Récemment, Matteo Fadel de l’École polytechnique fédérale de Zurich (ETH) et ses collègues ont réussi à mettre un cristal d’un microgramme dans un état de superposition quantique pour tester la validité de la mécanique quantique dans le monde macroscopique. Les résultats de leurs recherches ont été publiés dans la revue Physical Review Letters. Ces travaux devraient permettre de tester la mécanique quantique et ses éventuelles modifications à l’aide d’objets plus massifs et de taille macroscopique.
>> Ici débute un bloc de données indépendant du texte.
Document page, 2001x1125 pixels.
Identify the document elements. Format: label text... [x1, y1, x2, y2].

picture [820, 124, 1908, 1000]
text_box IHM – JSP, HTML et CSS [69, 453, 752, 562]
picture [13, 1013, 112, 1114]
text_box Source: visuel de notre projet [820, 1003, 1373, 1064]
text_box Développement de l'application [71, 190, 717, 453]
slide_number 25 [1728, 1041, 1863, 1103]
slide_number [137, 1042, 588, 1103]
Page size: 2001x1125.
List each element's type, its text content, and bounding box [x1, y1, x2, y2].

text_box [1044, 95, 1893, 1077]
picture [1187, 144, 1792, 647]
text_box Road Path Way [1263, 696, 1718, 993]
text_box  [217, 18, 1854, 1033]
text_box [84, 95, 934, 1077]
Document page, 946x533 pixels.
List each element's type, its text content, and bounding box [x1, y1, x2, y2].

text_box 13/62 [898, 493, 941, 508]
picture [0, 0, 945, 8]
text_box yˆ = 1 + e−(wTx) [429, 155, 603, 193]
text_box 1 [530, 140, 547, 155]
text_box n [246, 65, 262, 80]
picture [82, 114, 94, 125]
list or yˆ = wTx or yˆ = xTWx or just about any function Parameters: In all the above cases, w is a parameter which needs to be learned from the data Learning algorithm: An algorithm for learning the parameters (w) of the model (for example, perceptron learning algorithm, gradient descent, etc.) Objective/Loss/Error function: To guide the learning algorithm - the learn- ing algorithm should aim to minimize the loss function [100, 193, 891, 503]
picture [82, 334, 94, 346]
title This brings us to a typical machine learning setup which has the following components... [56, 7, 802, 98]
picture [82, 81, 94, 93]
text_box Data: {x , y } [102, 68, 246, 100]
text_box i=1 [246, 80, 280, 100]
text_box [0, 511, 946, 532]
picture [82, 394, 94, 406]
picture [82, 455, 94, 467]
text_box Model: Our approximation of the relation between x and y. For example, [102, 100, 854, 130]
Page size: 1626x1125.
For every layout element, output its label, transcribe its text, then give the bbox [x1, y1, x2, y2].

États quantiques d’un cristal vibrant
Pour étudier la mécanique quantique sur des objets plus massifs, Matteo Fadel et son équipe ont utilisé des résonateurs à ondes acoustiques. Il s’agit de petites plaques de saphir conçues pour vibrer, et dont ces vibrations sont ensuite mesurées.
Afin de générer des vibrations représentant des états de superposition en mécanique quantique — équivalent à un atome ou une molécule se trouvant simultanément en deux endroits — le cristal est couplé par effet piézoélectrique (qui génère un champ électrique lorsqu’un matériau est déformé) à un circuit supraconducteur agissant comme un bit quantique, ou qubit — utilisé dans les ordinateurs quantiques.
Un qubit peut prendre l’un des deux états quantiques possibles ou une superposition des deux. En couplant le qubit au cristal, il est possible de transférer l’état de superposition du qubit aux vibrations collectives des atomes dans le cristal. De plus, le qubit peut ensuite être utilisé pour détecter l’état vibratoire du cristal.
Grâce à cette procédure, les chercheurs ont pu créer des états de superposition mécaniques quantiques pour un cristal de saphir composé de dix mille milliards d’atomes (un nombre avec 16 zéros). Ils ont refroidi le cristal, qui vibrait environ six milliards de fois par seconde, jusqu’à un centième de degré au-dessus du zéro absolu afin de minimiser les fluctuations thermiques.
Après avoir placé le cristal dans un état quantique spécifique, les chercheurs ont détecté son état après une période variable à l’aide du qubit. Cela leur a permis de déterminer si l’état vibratoire du cristal relevait véritablement de la mécanique quantique ou s’il pouvait être décrit par la mécanique classique. Au cours de leur expérience, ils ont observé des caractéristiques quantiques dans la vibration du cristal pendant près de 40 microsecondes.
Une révolution en mécanique quantique ?
Dans un communiqué, Fadel explique : « Combiné à la grande masse du cristal, ce temps de cohérence indique un test du principe de superposition quantique à un niveau proche de ce qui peut actuellement être atteint avec les interféromètres [instrument permettant de créer des interférences d’ondes électromagnétiques et d’étudier la superposition des ondes] ». Il ajoute : « Avec quelques améliorations, nous devrions être en mesure d’étudier d’autres objets macroscopiques dans un avenir proche, dépassant les résultats obtenus avec des molécules et testant ainsi la mécanique quantique dans des régimes encore inexplorés ».
L’objectif ultime de Fadel est de découvrir ce qui se passe avec les effets quantiques dans le régime de masse intermédiaire entre les atomes ou les molécules d’une part et les objets véritablement macroscopiques d’autre part. Certaines théories actuelles supposent que la perte de cohérence quantique à mesure que les objets deviennent plus grands est en quelque sorte intégrée à la mécanique quantique.
Déterminer si l’équation de Schrödinger (illustrée par le célèbre chat à la fois vivant et mort dans une boîte) doit être modifiée n’est pas seulement d’un grand intérêt pour la science fondamentale, comme le souligne Fadel : « Cela aurait des implications importantes, par exemple, pour les ordinateurs et les capteurs quantiques ».
Alors que le nombre de qubits dans ces dispositifs quantiques devient de plus en plus important, les effets de décohérence dus à leur taille même pourraient imposer des contraintes encore imprévues à leur fonctionnalité.